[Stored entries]
##########

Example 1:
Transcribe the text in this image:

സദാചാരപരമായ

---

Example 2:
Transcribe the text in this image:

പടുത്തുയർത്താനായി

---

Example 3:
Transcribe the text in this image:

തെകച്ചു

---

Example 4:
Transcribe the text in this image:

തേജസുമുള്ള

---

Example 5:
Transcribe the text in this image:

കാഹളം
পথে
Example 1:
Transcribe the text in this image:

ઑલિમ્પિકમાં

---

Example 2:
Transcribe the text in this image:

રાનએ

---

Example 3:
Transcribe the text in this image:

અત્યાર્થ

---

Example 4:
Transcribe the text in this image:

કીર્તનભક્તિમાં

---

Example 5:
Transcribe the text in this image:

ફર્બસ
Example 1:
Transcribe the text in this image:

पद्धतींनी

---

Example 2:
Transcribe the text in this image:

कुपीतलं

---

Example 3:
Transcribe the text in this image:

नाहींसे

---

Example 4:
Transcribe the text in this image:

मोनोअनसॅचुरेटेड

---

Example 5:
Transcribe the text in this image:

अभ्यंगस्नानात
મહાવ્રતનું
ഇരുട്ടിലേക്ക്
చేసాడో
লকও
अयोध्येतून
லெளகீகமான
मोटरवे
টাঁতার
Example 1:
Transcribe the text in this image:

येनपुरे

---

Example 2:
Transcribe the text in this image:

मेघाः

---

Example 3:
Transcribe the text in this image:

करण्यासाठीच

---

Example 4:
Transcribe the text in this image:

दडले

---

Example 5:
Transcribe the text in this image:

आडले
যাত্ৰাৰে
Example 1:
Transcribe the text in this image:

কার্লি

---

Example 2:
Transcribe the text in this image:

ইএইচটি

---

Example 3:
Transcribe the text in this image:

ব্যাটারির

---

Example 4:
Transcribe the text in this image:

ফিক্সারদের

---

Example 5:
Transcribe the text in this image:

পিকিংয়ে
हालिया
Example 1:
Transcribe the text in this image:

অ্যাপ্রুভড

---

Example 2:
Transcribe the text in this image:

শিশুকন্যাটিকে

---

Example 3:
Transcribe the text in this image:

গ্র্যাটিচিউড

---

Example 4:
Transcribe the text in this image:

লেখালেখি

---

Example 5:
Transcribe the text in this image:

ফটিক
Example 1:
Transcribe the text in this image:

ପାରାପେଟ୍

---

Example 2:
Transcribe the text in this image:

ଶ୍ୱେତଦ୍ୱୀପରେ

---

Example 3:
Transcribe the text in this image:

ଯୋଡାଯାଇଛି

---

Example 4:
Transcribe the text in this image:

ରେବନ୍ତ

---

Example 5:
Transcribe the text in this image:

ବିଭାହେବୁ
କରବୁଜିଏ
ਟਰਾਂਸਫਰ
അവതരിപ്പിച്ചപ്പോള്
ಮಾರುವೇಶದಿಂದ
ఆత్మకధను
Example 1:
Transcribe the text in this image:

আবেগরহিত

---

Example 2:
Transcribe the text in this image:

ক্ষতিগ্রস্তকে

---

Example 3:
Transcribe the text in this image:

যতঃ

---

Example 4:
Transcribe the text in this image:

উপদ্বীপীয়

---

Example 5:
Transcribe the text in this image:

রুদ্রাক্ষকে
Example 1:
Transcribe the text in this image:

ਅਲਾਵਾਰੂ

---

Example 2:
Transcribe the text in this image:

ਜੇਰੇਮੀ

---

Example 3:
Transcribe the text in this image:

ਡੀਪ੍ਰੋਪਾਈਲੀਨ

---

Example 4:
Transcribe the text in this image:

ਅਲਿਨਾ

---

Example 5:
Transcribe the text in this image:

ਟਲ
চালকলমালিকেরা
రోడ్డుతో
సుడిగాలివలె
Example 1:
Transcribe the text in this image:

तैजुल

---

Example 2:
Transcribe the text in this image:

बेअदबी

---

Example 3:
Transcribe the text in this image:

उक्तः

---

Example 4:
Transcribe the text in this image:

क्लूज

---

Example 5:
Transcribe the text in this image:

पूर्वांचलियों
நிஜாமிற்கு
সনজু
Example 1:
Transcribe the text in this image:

##########

[WHAT TO DO] Repeat back all entries verbatim.

[ANSWER TO THIS EXERCISE]
Example 1:
Transcribe the text in this image:

സദാചാരപരമായ

---

Example 2:
Transcribe the text in this image:

പടുത്തുയർത്താനായി

---

Example 3:
Transcribe the text in this image:

തെകച്ചു

---

Example 4:
Transcribe the text in this image:

തേജസുമുള്ള

---

Example 5:
Transcribe the text in this image:

കാഹളം
পথে
Example 1:
Transcribe the text in this image:

ઑલિમ્પિકમાં

---

Example 2:
Transcribe the text in this image:

રાનએ

---

Example 3:
Transcribe the text in this image:

અત્યાર્થ

---

Example 4:
Transcribe the text in this image:

કીર્તનભક્તિમાં

---

Example 5:
Transcribe the text in this image:

ફર્બસ
Example 1:
Transcribe the text in this image:

पद्धतींनी

---

Example 2:
Transcribe the text in this image:

कुपीतलं

---

Example 3:
Transcribe the text in this image:

नाहींसे

---

Example 4:
Transcribe the text in this image:

मोनोअनसॅचुरेटेड

---

Example 5:
Transcribe the text in this image:

अभ्यंगस्नानात
મહાવ્રતનું
ഇരുട്ടിലേക്ക്
చేసాడో
লকও
अयोध्येतून
லெளகீகமான
मोटरवे
টাঁতার
Example 1:
Transcribe the text in this image:

येनपुरे

---

Example 2:
Transcribe the text in this image:

मेघाः

---

Example 3:
Transcribe the text in this image:

करण्यासाठीच

---

Example 4:
Transcribe the text in this image:

दडले

---

Example 5:
Transcribe the text in this image:

आडले
যাত্ৰাৰে
Example 1:
Transcribe the text in this image:

কার্লি

---

Example 2:
Transcribe the text in this image:

ইএইচটি

---

Example 3:
Transcribe the text in this image:

ব্যাটারির

---

Example 4:
Transcribe the text in this image:

ফিক্সারদের

---

Example 5:
Transcribe the text in this image:

পিকিংয়ে
हालिया
Example 1:
Transcribe the text in this image:

অ্যাপ্রুভড

---

Example 2:
Transcribe the text in this image:

শিশুকন্যাটিকে

---

Example 3:
Transcribe the text in this image:

গ্র্যাটিচিউড

---

Example 4:
Transcribe the text in this image:

লেখালেখি

---

Example 5:
Transcribe the text in this image:

ফটিক
Example 1:
Transcribe the text in this image:

ପାରାପେଟ୍

---

Example 2:
Transcribe the text in this image:

ଶ୍ୱେତଦ୍ୱୀପରେ

---

Example 3:
Transcribe the text in this image:

ଯୋଡାଯାଇଛି

---

Example 4:
Transcribe the text in this image:

ରେବନ୍ତ

---

Example 5:
Transcribe the text in this image:

ବିଭାହେବୁ
କରବୁଜିଏ
ਟਰਾਂਸਫਰ
അവതരിപ്പിച്ചപ്പോള്
ಮಾರುವೇಶದಿಂದ
ఆత్మకధను
Example 1:
Transcribe the text in this image:

আবেগরহিত

---

Example 2:
Transcribe the text in this image:

ক্ষতিগ্রস্তকে

---

Example 3:
Transcribe the text in this image:

যতঃ

---

Example 4:
Transcribe the text in this image:

উপদ্বীপীয়

---

Example 5:
Transcribe the text in this image:

রুদ্রাক্ষকে
Example 1:
Transcribe the text in this image:

ਅਲਾਵਾਰੂ

---

Example 2:
Transcribe the text in this image:

ਜੇਰੇਮੀ

---

Example 3:
Transcribe the text in this image:

ਡੀਪ੍ਰੋਪਾਈਲੀਨ

---

Example 4:
Transcribe the text in this image:

ਅਲਿਨਾ

---

Example 5:
Transcribe the text in this image:

ਟਲ
চালকলমালিকেরা
రోడ్డుతో
సుడిగాలివలె
Example 1:
Transcribe the text in this image:

तैजुल

---

Example 2:
Transcribe the text in this image:

बेअदबी

---

Example 3:
Transcribe the text in this image:

उक्तः

---

Example 4:
Transcribe the text in this image:

क्लूज

---

Example 5:
Transcribe the text in this image:

पूर्वांचलियों
நிஜாமிற்கு
সনজু
Example 1:
Transcribe the text in this image:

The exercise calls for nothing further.